The duel scene, set only in black and white, is possibly more effective than that of the opera; less solemn and more eerily suspenseful. No Zaretsky and Guillot, arbiters of the duel, in this ballet adaptation. The absence of minor characters in this scene increases the level of tension. A soulful Lensky laments his friend’s disloyalty and Olga’s fickleness set to music reminiscent of his aria from the opera, “Kuda, kuda, kuda vi udalilis.” Two tragic figures dressed in black dance around Lensky and later Onegin. They may be the Furies, or a stylized version of Onegin’s regret and Lensky’s anger. When they embrace Lensky, one senses his demise, which happens soon after.
Back from his wandering in Europe, a disillusioned Onegin is a guest at a ball at Prince Gremin’s palace. It’s Imperial Russia in all its glory, but no clutter, élégance oblige. In lieu of Prince Gremin’s aria in the opera, “Lyubvi vsye vozrasti pokorni,” marital bliss is expressed in a pas de deux between Gremin and Tatiana, characterized by poise and tenderness. The moment he recognizes Tatiana as Prince Gremin’s young wife, a shattered Onegin sits down, his back to the dancing couple. When he stands up, attempting but failing to approach Tatiana, his seat is taken in what is clearly an allegorical game of musical chairs: he is out of step and lost. The dissonant hesitant steps of his solo reveal his state of mind. In the opera’s final scene, Onegin has sent Tatiana a letter expressing his love and regret for the foolish rejection years before. He manages to sneak into Tatiana’s boudoir, a much warmer setting than her room as a young woman. A bright ray of light, a kind of guarding light, seeps through an unseen side window. An imploring Onegin attempts to hold a reserved Tatiana in his arms. His steps falter. He performs much of the final pas de deux frequently lowering himself below Tatiana as if imploring or submitting. As in the opera, the music is a reprise of that used in the first act’s Letter scene, but with a frenzied rhythm.
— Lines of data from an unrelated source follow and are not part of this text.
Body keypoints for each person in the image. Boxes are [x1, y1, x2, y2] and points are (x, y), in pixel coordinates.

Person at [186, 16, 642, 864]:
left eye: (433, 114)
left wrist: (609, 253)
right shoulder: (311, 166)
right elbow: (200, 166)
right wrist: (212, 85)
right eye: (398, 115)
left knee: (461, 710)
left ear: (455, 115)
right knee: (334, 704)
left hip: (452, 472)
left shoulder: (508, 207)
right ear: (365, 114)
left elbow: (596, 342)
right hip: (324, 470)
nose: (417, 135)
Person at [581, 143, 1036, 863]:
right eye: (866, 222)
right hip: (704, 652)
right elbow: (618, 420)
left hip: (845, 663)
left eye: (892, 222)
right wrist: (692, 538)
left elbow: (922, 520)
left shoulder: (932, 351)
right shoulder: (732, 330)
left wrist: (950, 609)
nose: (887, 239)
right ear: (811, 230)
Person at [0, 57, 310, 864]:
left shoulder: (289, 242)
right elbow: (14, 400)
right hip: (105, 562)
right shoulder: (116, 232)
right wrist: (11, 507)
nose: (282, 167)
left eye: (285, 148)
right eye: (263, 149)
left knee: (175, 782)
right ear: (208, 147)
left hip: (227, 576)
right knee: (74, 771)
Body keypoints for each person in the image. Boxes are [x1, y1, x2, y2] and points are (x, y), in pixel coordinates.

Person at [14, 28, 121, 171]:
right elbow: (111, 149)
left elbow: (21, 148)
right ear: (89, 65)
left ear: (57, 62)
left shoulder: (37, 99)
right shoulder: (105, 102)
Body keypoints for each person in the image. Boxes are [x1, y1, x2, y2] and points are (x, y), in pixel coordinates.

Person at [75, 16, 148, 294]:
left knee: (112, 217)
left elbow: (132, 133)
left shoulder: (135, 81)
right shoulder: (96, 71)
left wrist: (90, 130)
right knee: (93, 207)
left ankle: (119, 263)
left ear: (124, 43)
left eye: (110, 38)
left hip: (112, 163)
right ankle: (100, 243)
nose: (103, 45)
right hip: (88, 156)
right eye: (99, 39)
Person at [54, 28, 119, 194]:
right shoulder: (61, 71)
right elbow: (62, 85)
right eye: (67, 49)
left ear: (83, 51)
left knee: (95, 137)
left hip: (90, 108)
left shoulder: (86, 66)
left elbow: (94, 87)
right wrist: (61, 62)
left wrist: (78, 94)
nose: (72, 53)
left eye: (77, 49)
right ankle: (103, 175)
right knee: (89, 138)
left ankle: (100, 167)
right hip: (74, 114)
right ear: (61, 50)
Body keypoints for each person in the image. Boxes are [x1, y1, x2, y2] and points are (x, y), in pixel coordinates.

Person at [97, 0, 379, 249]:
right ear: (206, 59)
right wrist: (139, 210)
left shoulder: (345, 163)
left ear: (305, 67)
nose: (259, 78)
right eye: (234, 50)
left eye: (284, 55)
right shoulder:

As Onegin previously tore up her letter, Tatiana now tears up his, though now in movements that express both trepidation and hesitation.
A better cast could not be imagined than the one La Scala presented. Both lead dancers were among the world’s stars of ballet. Born in Argentina, Marianela Nunez has been the première danseuse at the Royal Ballet for several years. Roberto Bolle is possibly today’s most famous male ballet dancer. Though this work doesn’t present the challenges of a Don Quixote with dazzling jumps and spins, the technique of both lead dancers was impeccable. Moreover, this more recently created work allowed Nunez and Bolle a degree of expressiveness and interpretation that few classical ballets do. Their interplay was stunningly unforgettable.